不等他开口,季归马上把原因说明白了,然后就那么盯着他,等他回复。
这一回,她没有避开他的目光,清楚的表达着自己的意愿,不管,他会不会同意。
其实,他若不同意,她也没有办法。
过了一会儿,景逸扬从鼻腔了,淡淡的哼了一声,车子重新开动了起来。
季归心口一松,对着他笑了笑,不管他看没看到。
这次回去,不让杜亚兰她们看到景逸扬,最主要的原因,在于她的自尊。
一个刚离婚的女人,马上就跟另一个男人结婚,任何人都会指着她骂水性杨花。
在所谓的事实面前,没有人会去过问背后的原因。
更不用说,她背着逃婚的黑锅。
有钱无罪,无钱有罪。
在与楚霁琛的那段关系里面,不管她如何作为,再如何坚强,她始终都是那个被人唾骂的一方。这里面,还包括了她的家人。
季归心里沉甸甸的,低低的垂着脑袋。
一只修长的手横了过来,在她的手背上方停了片刻,落了下来,捏了捏她的手掌。
季归心头一跳,抬起头来,景逸扬依旧目视着前方,似是感觉到她的目光,只见他薄薄的唇动了动。
他说:“别担心,没有人可以欺负你。”
他的面色冷峻,看起来与平时并无异样,但此时,看起来却有一股坚毅之感。
季归的心头又是一悸,一股暖流涌了出来,她茫然的看着他,嘴巴微微的张开,却是什么都说不出来。
从来没有人,跟她说过这样的话。
自父亲倒下以后,她一个人勉强支撑着一个家。那个她称之为母亲的人,在心里,也淡漠了许多,有时候,在心底里,她甚至不肯叫那个女人为母亲,而是直呼她的名字。

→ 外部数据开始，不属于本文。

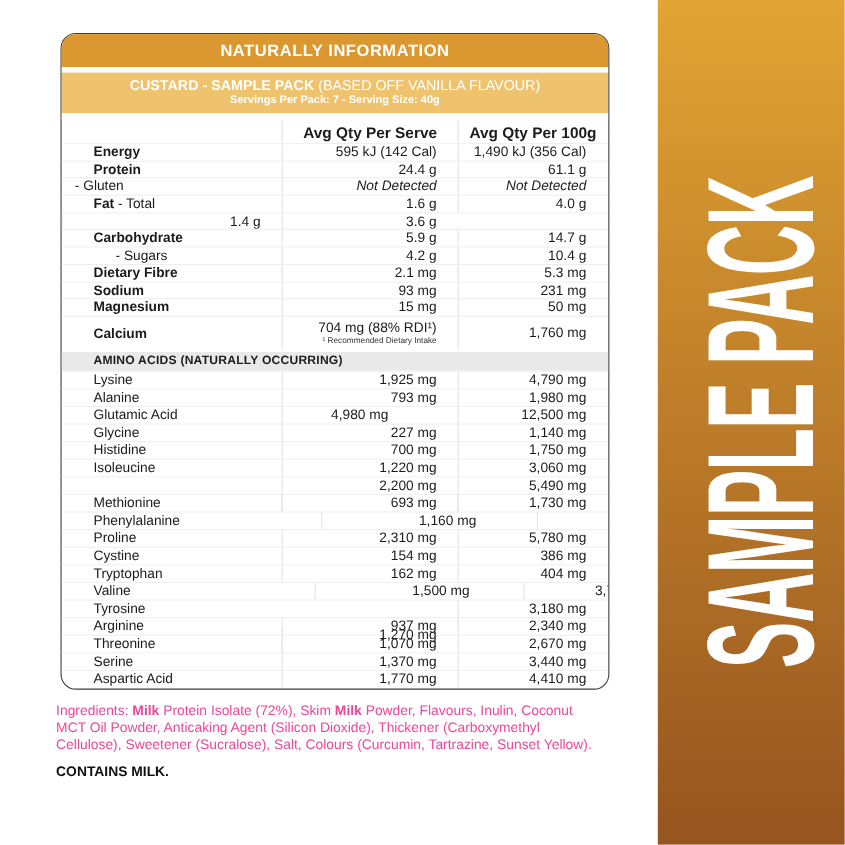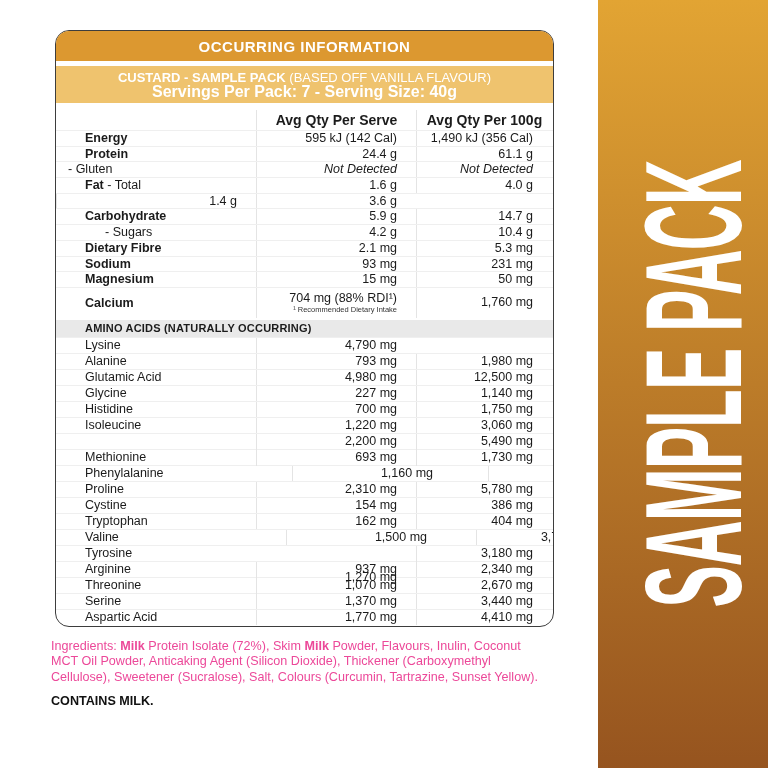"OCCURRING INFORMATION" span { text: OCCURRING -> NATURALLY }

因为她无法理解,一个母亲,为何不是在这样的关头挺身而出,保护家庭,更甚至,对她如此对待。
对家,说起来,若非那一层血缘关系,她其实并无多少眷恋。
但家既在,她唯有独自坚强,不让人欺负了去。
后来遇到了楚霁琛,他护着她,但在某些事情上,他还是有着他们名门子弟的一套。对低等门户的,看似尊重,但也是疏离冷淡的,而杜亚兰、季玫之流,又是那样的人。
他不大愿意参合进她与杜亚兰那些人之间,又保持着一种微妙的平衡。
最亲近的人尚且如此,别的人,就更不用说。
——没有人可以欺负你……
这句话,在季归心里,仿佛投入了一颗石子,荡起层层涟漪,慢慢的往下坠落,一直到她的心底里。
再坚强的人,也希望有个人,可以靠一靠,可以仰望,可以放松。
季归眼底热热的,抿了抿唇,但心头热过以后,更多的是茫然。
这个人,与她相识,不过短短时间,几次见面。
她爱了那么久的楚霁琛,到后来,还不是放弃了她?
没有人知道,楚霁琛对她的伤害有多大,看似无所谓,但她几乎把自己的心封闭了。
车子在下了山以后,开了再有一个多小时,便到了季归家的所在小区。景逸扬并未把车开到她家楼下,在附近的街道上,便让她下车来。